Karnataka Hijab row: No religious symbols allowed until final order, says High Court

Bengaluru: In a setback to the pro-hijab group, the Karnataka High Court on Thursday asked students not to insist on wearing 'religious things' till the court resolves the matter and asked the government to take steps to open educational institutions without delay.

Stating that students should maintain peace and tranquillity, the three-judge full bench of Chief Justice Ritu Raj Awasthi, Justice J M Khazi and Justice Krishna S Dixit adjourned the case for Monday.

"We are considering the issue of whether the wearing of headscarf comes within the Fundamental Rights. We are also considering whether wearing a headscarf is an essential part of the religious practice," the High Court said.

Soon after the court adjourned the case, Karnataka Home Minister Araga Jnanendra told the media that schools and colleges will be opened in phases and students should cooperate. The police are ready to lend a hand in the reopening of schools, in case of protests, he added.

The police have been directed to ensure law and order while maintaining extreme restraint in dealing with the students. Students shouldn't fall prey to communal elements which are hell-bent on making the hijab issue a tool to disturb communal harmony, Jnanendra added.

Meanwhile, the pro-hijab group’s bid to seek transfer of the case to the Supreme Court has been thwarted. The apex court said that it would not interfere with the matter that is already being heard by the Karnataka High Court.

NEED TO BALANCE COMPETING RIGHTS

Senior lawyers here pointed out that since the 1950s, the Supreme Court and the high courts have looked closely at the commencing words, “subject to public order,” in Article 25 of the Constitution and restricted or rejected any denomination’s claim to an indefeasible fundamental right for public display of religious practices or rituals.

The specific question on whether hijab is an essential religious practice was answered by the Madras HC bench headed by then Chief Justice A P Shah way hack in 2006. The petitioner in the case had challenged the photo voter ID cards being made mandatory by the Election Commission in Tamil Nadu. A Muslim man had filed the petition saying this hurts the community’s religious sentiments as the Quran prohibits photos of a woman without hijab/purdah on voter ID, as these can be seen by strangers.

After studying the issue, the court said in its judgment that a noted Sudanese scholar, Dr Hassan al-Turabi, had stated that the verses of the Quran ordained that the wives of the Prophet draw a curtain (to ensure privacy in the Prophet’s room which naturally attracted many visitors of all sorts), and that they dress up completely without showing any part of their bodies, including face and hands, to any man; though all other Muslim women were exempted from these restrictions.

Later, in 2018, the Kerala High Court had ruled that it was for the institution to decide whether the petitioners -- siblings Fathima Thasneem and Hafza Parveen -- can be permitted to attend the classes with the headscarf and full sleeve shirt. The court was hearing a petition filed by two students of the Christ Nagar Senior Secondary School in Thiruvananthapuram.

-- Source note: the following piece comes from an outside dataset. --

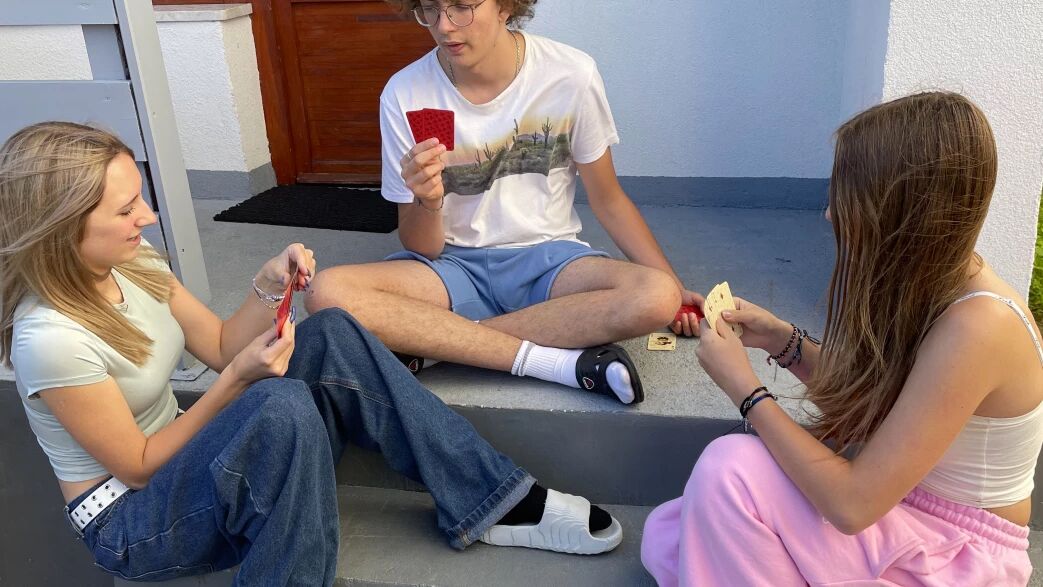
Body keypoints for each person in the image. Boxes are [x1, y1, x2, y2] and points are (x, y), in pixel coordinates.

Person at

While dismissing the plea to wear hijab, Justice A Muhamed Mustaque observed that it is purely within the domain of the institution to decide on the same.

The court said that one has the liberty to follow his or her own notions and convictions in the matter of dress code. At the same time, when such a right is claimed against a private entity which is also having an equal Fundamental Right to manage and administer an institution, the court has to balance the competing Fundamental Rights and decide the issue.

Justice Mustaque observed that the petitioners cannot seek the imposition of their individual rights, as against the larger right of the institution, and that it is for the institution to decide whether the petitioners can be permitted to attend the classes with the headscarf and full sleeve shirt.